> _Your goal_: Apart from the pictures, every entry below should be repeated exactly.

> _Material for the task_:
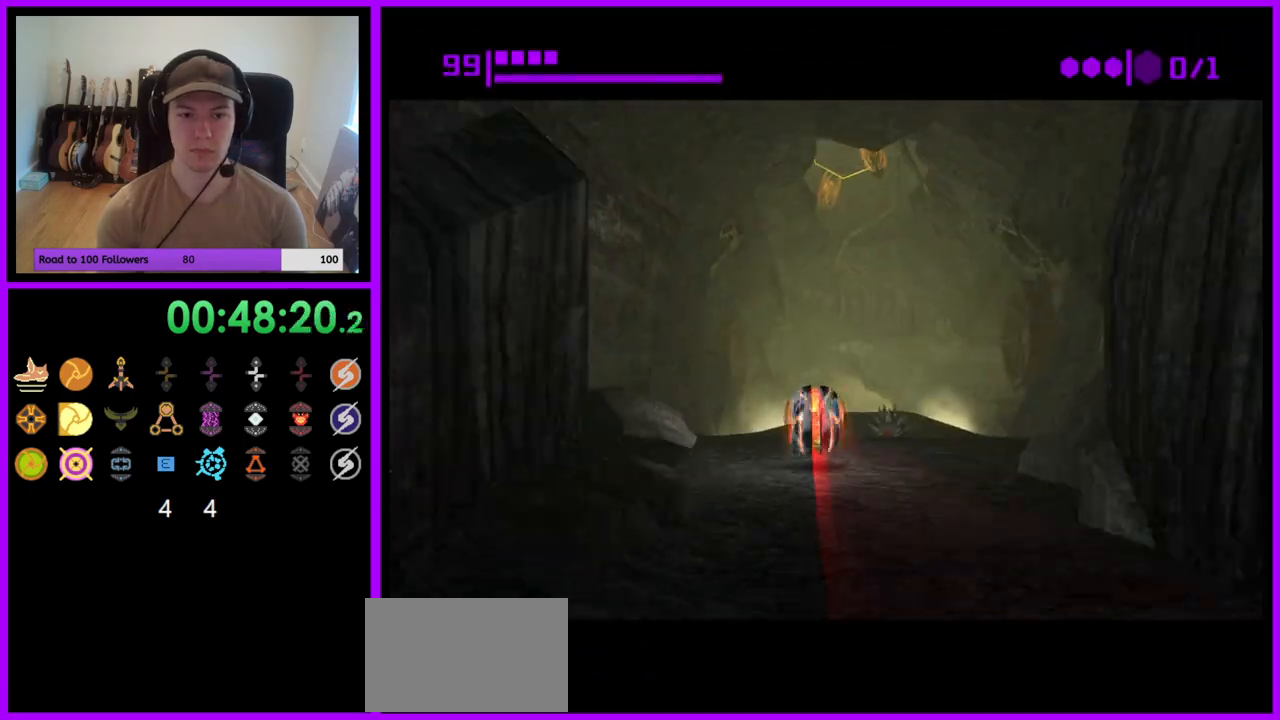
{"dt_ms": 500, "buttons": ["B"], "left_stick": "up", "right_stick": "center", "events": [[117, "left_stick", "up-right"], [217, "B", "up"], [217, "left_stick", "up"], [383, "B", "down"]]}
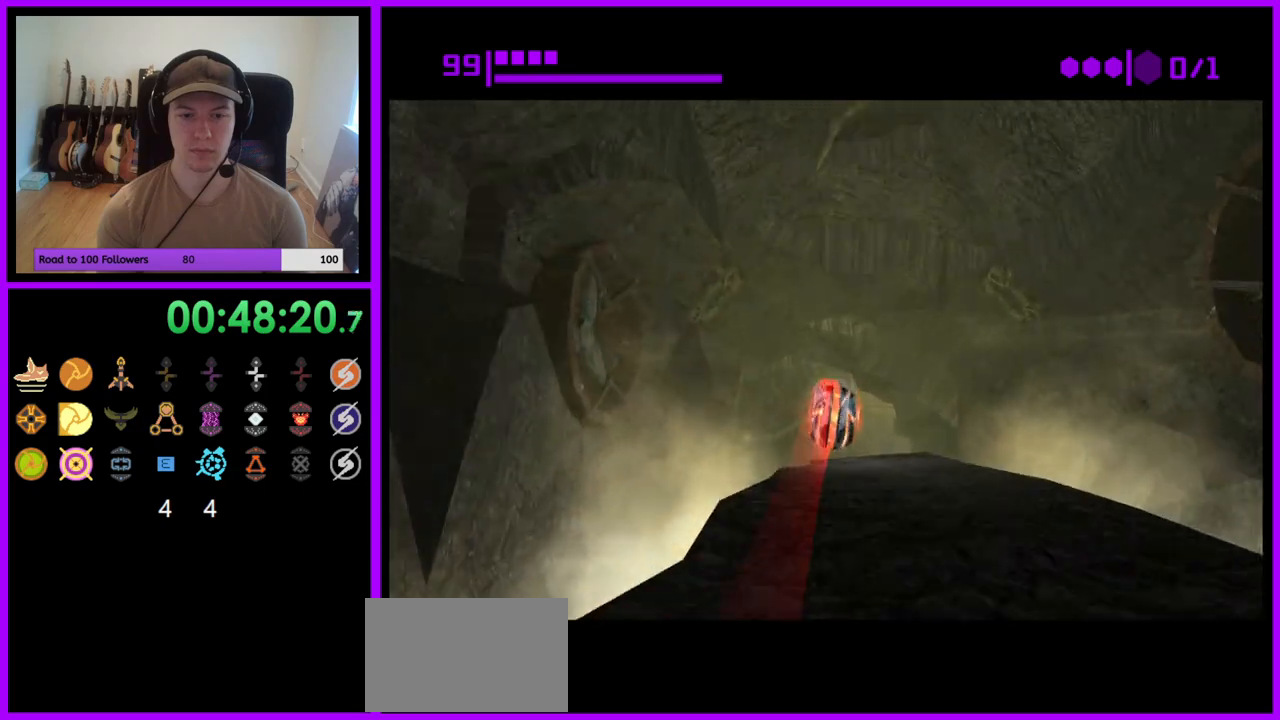
{"dt_ms": 500, "buttons": [], "left_stick": "up", "right_stick": "center", "events": [[383, "B", "up"]]}
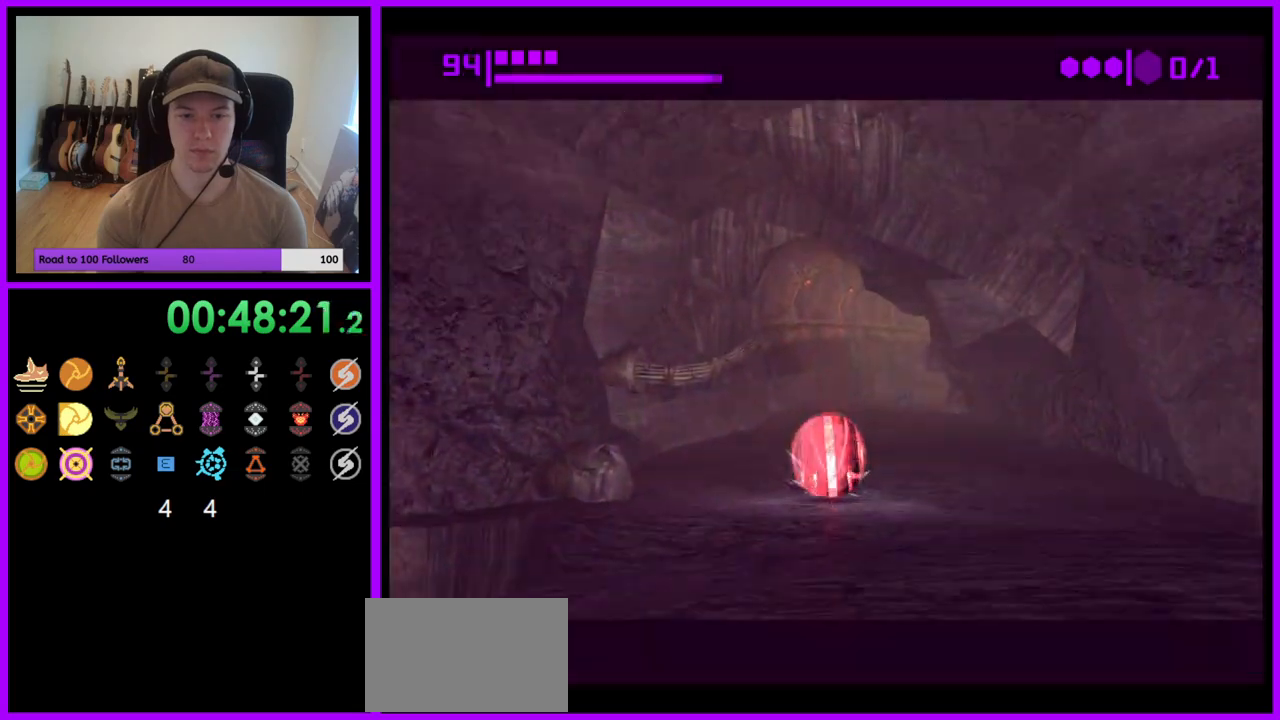
{"dt_ms": 500, "buttons": ["B"], "left_stick": "up-left", "right_stick": "center", "events": [[83, "B", "down"], [117, "left_stick", "up-right"], [267, "left_stick", "up"], [367, "left_stick", "up-left"]]}
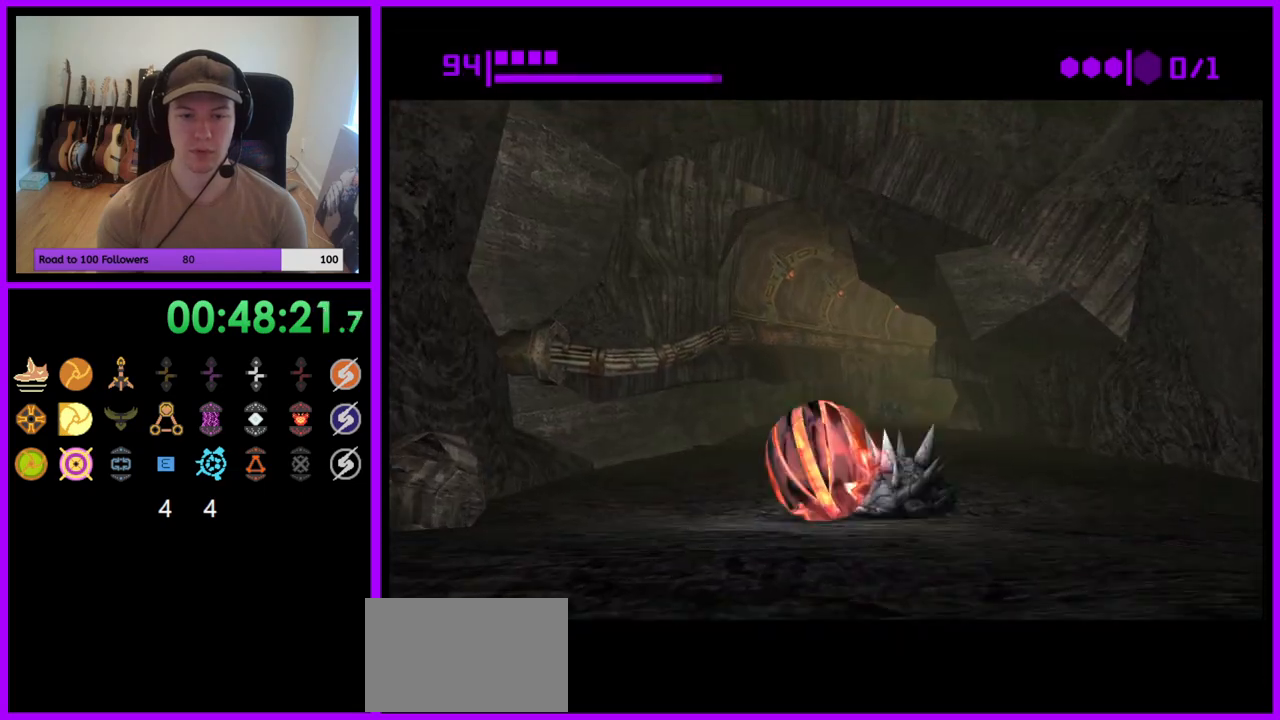
{"dt_ms": 500, "buttons": ["B"], "left_stick": "right", "right_stick": "center", "events": [[17, "B", "up"], [17, "left_stick", "up"], [167, "B", "down"], [233, "left_stick", "up-right"], [383, "left_stick", "right"]]}
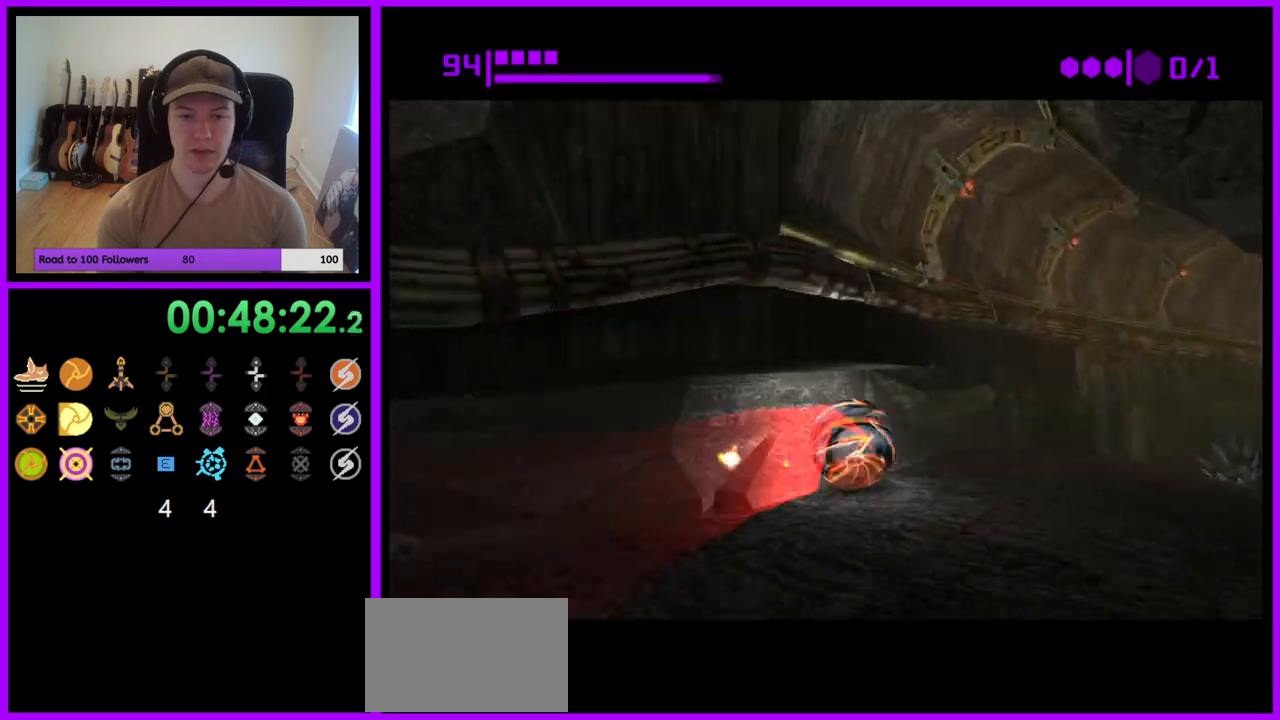
{"dt_ms": 500, "buttons": ["B"], "left_stick": "right", "right_stick": "center", "events": [[67, "left_stick", "up-right"], [183, "B", "up"], [317, "B", "down"], [350, "left_stick", "right"]]}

> _Written reply_:
{"dt_ms": 500, "buttons": ["B"], "left_stick": "up", "right_stick": "center", "events": [[117, "left_stick", "up-right"], [217, "B", "up"], [217, "left_stick", "up"], [383, "B", "down"]]}
{"dt_ms": 500, "buttons": [], "left_stick": "up", "right_stick": "center", "events": [[383, "B", "up"]]}
{"dt_ms": 500, "buttons": ["B"], "left_stick": "up-left", "right_stick": "center", "events": [[83, "B", "down"], [117, "left_stick", "up-right"], [267, "left_stick", "up"], [367, "left_stick", "up-left"]]}
{"dt_ms": 500, "buttons": ["B"], "left_stick": "right", "right_stick": "center", "events": [[17, "B", "up"], [17, "left_stick", "up"], [167, "B", "down"], [233, "left_stick", "up-right"], [383, "left_stick", "right"]]}
{"dt_ms": 500, "buttons": ["B"], "left_stick": "right", "right_stick": "center", "events": [[67, "left_stick", "up-right"], [183, "B", "up"], [317, "B", "down"], [350, "left_stick", "right"]]}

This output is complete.